Publication details

Australian Financial Review

April 25, 2024

Meta’s plans to spend billions on AI unsettle investors


Joshua Peach

Meta’s plans to spend billions of dollars on artificial intelligence has been met with investor scepticism despite higher earnings at the Facebook and Instagram operator.

Meta chief executive Mark Zuckerberg used a first quarter financial update to flag a $US3 billion ($4.6 billion) increase in spending on AI, adding the company was well-placed to become “the leading AI company in the world”.

“But building the leading AI will also be a larger undertaking than the other experiences we’ve added to our apps, and this is likely going to take several years,” he said on a call.

“It’s worth calling that out, that we’ve historically seen a lot of volatility in our stock during this phase of our product playbook, where we’re investing in scaling a new product but aren’t yet monetising it.”

As a result of the renewed push, the social media giant said capital expenditure this year could reach as high as $US40 billion – up from a forecast of up to $US37 billion.

“While we are not providing guidance for years beyond 2024, we expect capital expenditures will continue to increase next year as we invest aggressively to support our ambitious AI research and product development efforts,” Meta’s chief financial officer, Susan Li, said.

The news sent shares down as much as 16 per cent and setting the company up for a $US200 billion drop in value when trading reopens on Thursday.

The increased spending overshadowed an otherwise strong first quarter report. Earnings per share in the three months to the end of March came in at $US4.71, above the $US4.36 expected by the market. First quarter revenue hit $US36.46 billion.

Record rally under threat

Ahead of the result, shares had been on a tear, jumping more than 14 per cent in a single day in February after Meta stunned the market by announcing its first dividend and 25 per cent revenue growth.

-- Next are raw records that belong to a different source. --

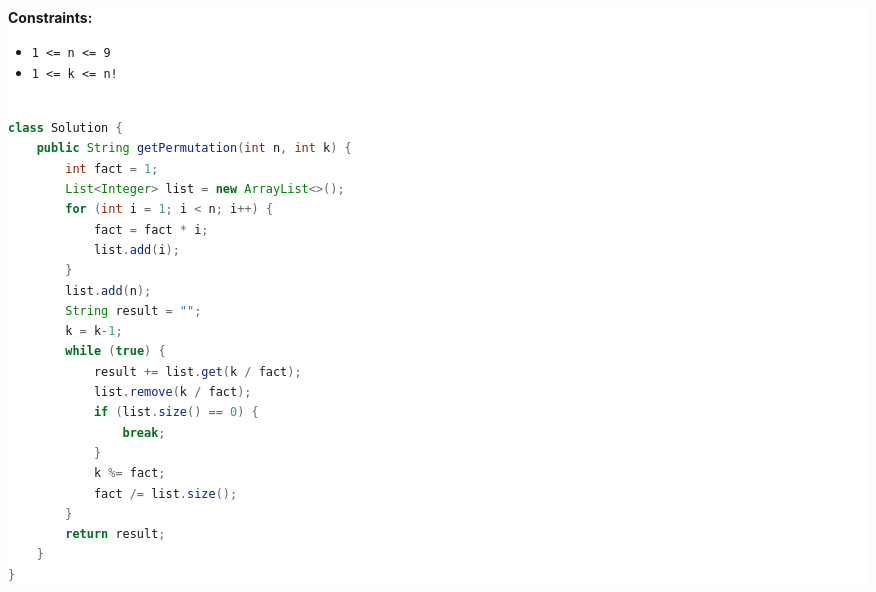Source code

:**Constraints:**

- `1 <= n <= 9`
- `1 <= k <= n!`

```java

class Solution {
    public String getPermutation(int n, int k) {
        int fact = 1;
        List<Integer> list = new ArrayList<>();
        for (int i = 1; i < n; i++) {
            fact = fact * i;
            list.add(i);
        }
        list.add(n);
        String result = "";
        k = k-1;
        while (true) {
            result += list.get(k / fact);
            list.remove(k / fact);
            if (list.size() == 0) {
                break;
            }
            k %= fact;
            fact /= list.size();
        }
        return result;
    }
}

```
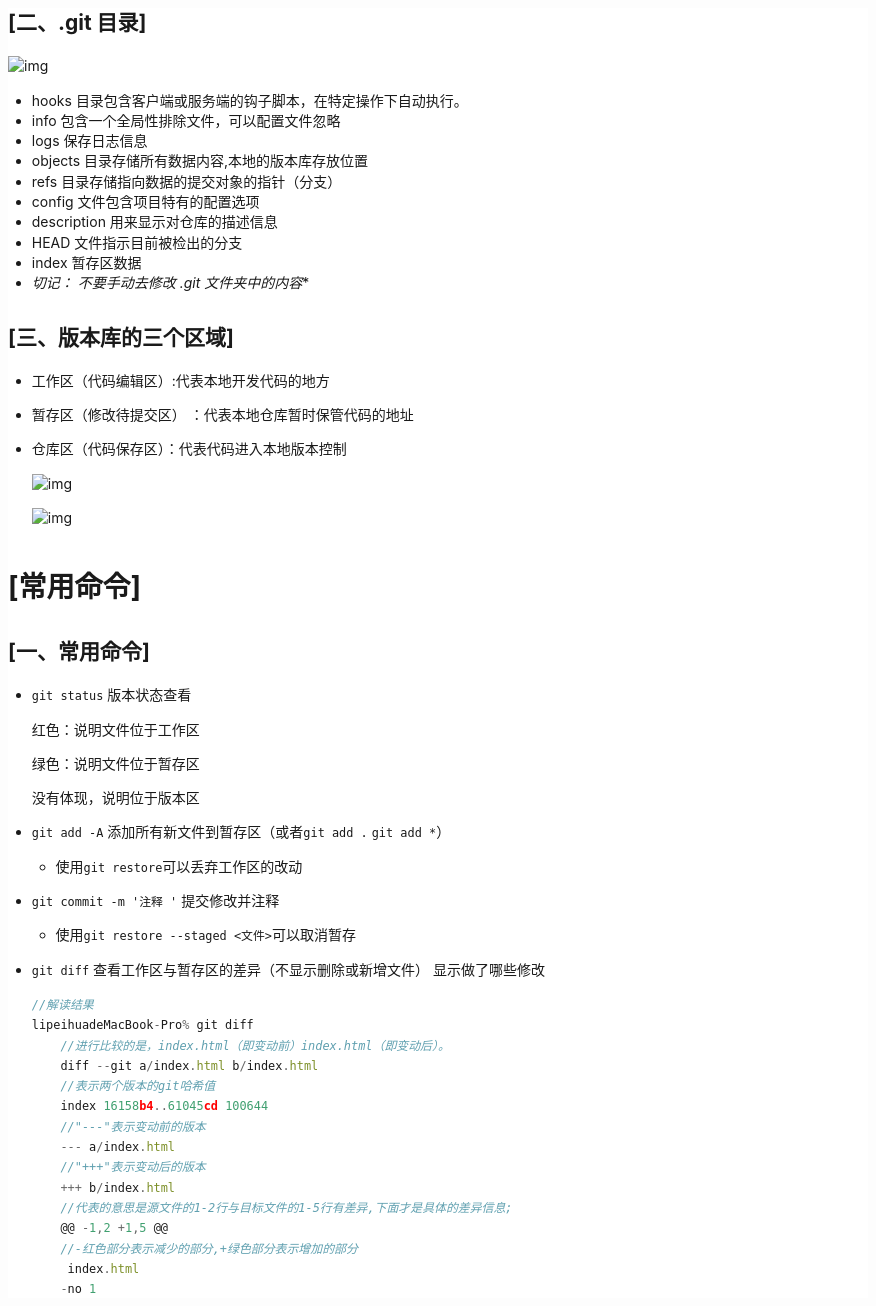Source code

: ## [二、.git 目录]

![img](https://tva1.sinaimg.cn/large/007S8ZIlgy1gfdswnmnspj30w20icjrr.jpg)

- hooks 目录包含客户端或服务端的钩子脚本，在特定操作下自动执行。
- info 包含一个全局性排除文件，可以配置文件忽略
- logs 保存日志信息
- objects 目录存储所有数据内容,本地的版本库存放位置
- refs 目录存储指向数据的提交对象的指针（分支）
- config 文件包含项目特有的配置选项
- description 用来显示对仓库的描述信息
- HEAD 文件指示目前被检出的分支
- index 暂存区数据
- *切记： 不要手动去修改 .git 文件夹中的内容**

## [三、版本库的三个区域]

- 工作区（代码编辑区）:代表本地开发代码的地方

- 暂存区（修改待提交区） ：代表本地仓库暂时保管代码的地址

- 仓库区（代码保存区）：代表代码进入本地版本控制

  ![img](https://tva1.sinaimg.cn/large/007S8ZIlgy1gfdwjw3fg5j30ih0cu0ta.jpg)

  ![img](https://tva1.sinaimg.cn/large/007S8ZIlgy1gfdwfqtc7yj30kr0ab74m.jpg)



# [常用命令]

## [一、常用命令]

- `git status` 版本状态查看

  红色：说明文件位于工作区

  绿色：说明文件位于暂存区

  没有体现，说明位于版本区

- `git add -A` 添加所有新文件到暂存区（或者`git add .` `git add *`）

  - 使用`git restore`可以丢弃工作区的改动

- `git commit -m '注释 '` 提交修改并注释

  - 使用`git restore --staged <文件>`可以取消暂存

- `git diff` 查看工作区与暂存区的差异（不显示删除或新增文件） 显示做了哪些修改

  ```js
  //解读结果
  lipeihuadeMacBook-Pro% git diff
      //进行比较的是，index.html（即变动前）index.html（即变动后）。 
      diff --git a/index.html b/index.html
      //表示两个版本的git哈希值
      index 16158b4..61045cd 100644
      //"---"表示变动前的版本
      --- a/index.html
      //"+++"表示变动后的版本
      +++ b/index.html
      //代表的意思是源文件的1-2行与目标文件的1-5行有差异,下面才是具体的差异信息;
      @@ -1,2 +1,5 @@
      //-红色部分表示减少的部分,+绿色部分表示增加的部分
       index.html 
      -no 1
  ```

Shares were up about 40 per cent this year, propelled – in part – by sweeping cost-cutting efforts that have led to the loss of thousands of staff. Since then, Meta has doubled down on AI investments, using chips from Nvidia to improve its recommendation engine and bring more users into Instagram’s TikTok competitor Reels.

The company is also developing the next iteration of its Chat-GPT competitor Llama, which was unveiled to some users earlier this month.

Despite the already strong year-to-date return, brokers remained bullish ahead of the result. More than 85 per cent of analysts covering the stock retain a ‘buy’ rating, with those such as Morgan Stanley’s Brian Nowak telling clients the increased cost efficiencies and new artificial intelligence investments could take the stock as high as $US550 in the near term. Shares ended Wednesday’s session at $US493.

The stock has also continued to find support among Australian fund managers. Hyperion Asset Management, Montaka Global, Magellan and Loftus Peak are among the local managers backing the stock.

Munro Partners, which bought back into the stock last year, noted the company’s earnings report in February was “perhaps the best example of AI at work we saw in the results season”. “Those with teenage children or users of social platforms will have witnessed this transformation firsthand as time spent on Instagram continues to increase,” they told investors this month.

Mr Zuckerberg said Reels had continued to drive growth in the most recent quarter and now accounted for half of the time users spent on Instagram.

Daniel Wu, Senior Analyst at Milford said he would be closely monitoring the return on investment from Meta’s AI spending, but retained a positive outlook on the stock going forward.

“Most people forget or aren’t aware that Meta has been investing in AI for years. PyTorch, the deep learning framework used by over 80 per cent of the AI industry, was created and open sourced by Meta in 2016,” he said.

“We believe Mark Zuckerberg is the best founder-CEO alive today ... for all its travails, Meta’s moats are now deeper and wider than ever before.”

The results arrive as Australia’s media companies continue to reel from news that Meta would not sign new media-sharing deals, leaving large gaps in the balance sheets of the 13 companies with which it had agreements.

The deal with Meta and Google-parent Alphabet was valued at about $250 million.